C’est l’esprit dans lequel nous travaillons sur la rénovation énergétique des copropriétés et la réflexion sur les grandes questions énergie/climat dans une perspective métropolitaine et régionale. Une expérience à développer.
S’agissant des thématiques, le bâtiment en général trouvera son chemin à l’horizon de cette première moitié de siècle. Plus difficile reste la question des transports et de la mobilité en général. C’est aussi l’enjeu francilien.

Enfin il convient de consolider les conditions du passage à l’acte : l’accompagnement au changement, la mise à disposition de bibliothèques de solutions, le croisement des regards, l’apprentissage par l’écoute de l’autre et le repérage des signaux faibles et bien sur la préparation des nouveaux métiers. Et puis, certainement apprendre à compter différemment : les euros ne suffiront pas, les kWh non plus, et il sera important de compter carbone et d’avoir une vision plus précise de notre empreinte et de nos impacts pour guider les choix, de ceux des citoyens et des décideurs.

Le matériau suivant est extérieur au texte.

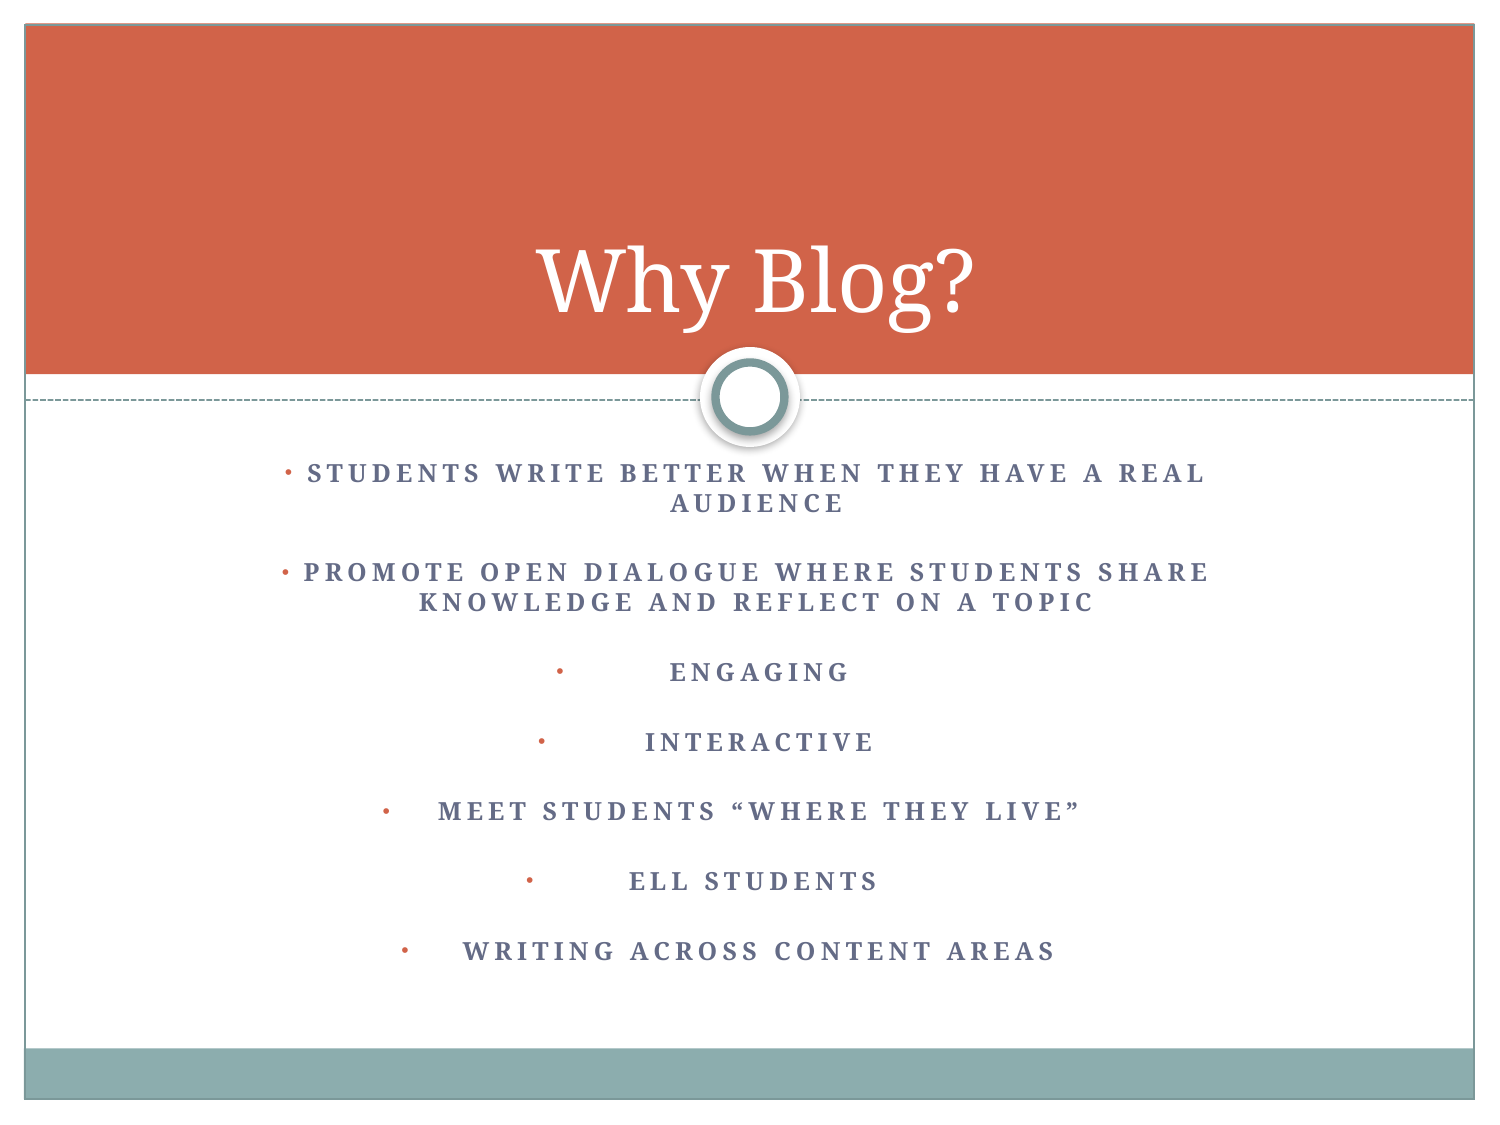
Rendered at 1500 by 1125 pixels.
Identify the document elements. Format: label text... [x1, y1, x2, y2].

list Students write better when they have a real audience Promote open dialogue where students share knowledge and reflect on a topic Engaging Interactive Meet students “where they live” ELL Students Writing across content areas [224, 450, 1288, 975]
title Why Blog? [118, 87, 1394, 338]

Aider à passer à l’acte maintenant, sans perdre de temps, c’est la méthode que nous avons construite en 6 ans à l’Agence Parisienne du Climat. Laboratoire de la transition, expert du quotidien, nous pensons avoir réuni un certain nombre de conditions opérationnelles pour contribuer à un nouveau cap plus ambitieux.

  • Disposer et communiquer sur des repères simples, adaptés et fiables avec une bibliothèque de solutions de bonnes pratiques disponibles dans l’ensemble des secteurs
  • Décrypter les transformations en cours et donner un cadre de références solides, propices à l’action
  • Valoriser et donner du sens à l’innovation et proposer des territoires d’expérimentation
  • Renforcer le rôle des acteurs opérationnels de proximité et démontrer la capacité à innover en tenant compte des réalités
  • Augmenter l’expertise des acteurs en assurant la transmission des informations, le décryptage des politiques, la co constructions de nouvelles démarches et outils avec savoir, compétence et créativité.

Fort de notre expérience et de nos 90 partenaires et adhérents, la préparation du nouveau Plan Climat sera l’occasion de prendre notre place dans cette nouvelle étape.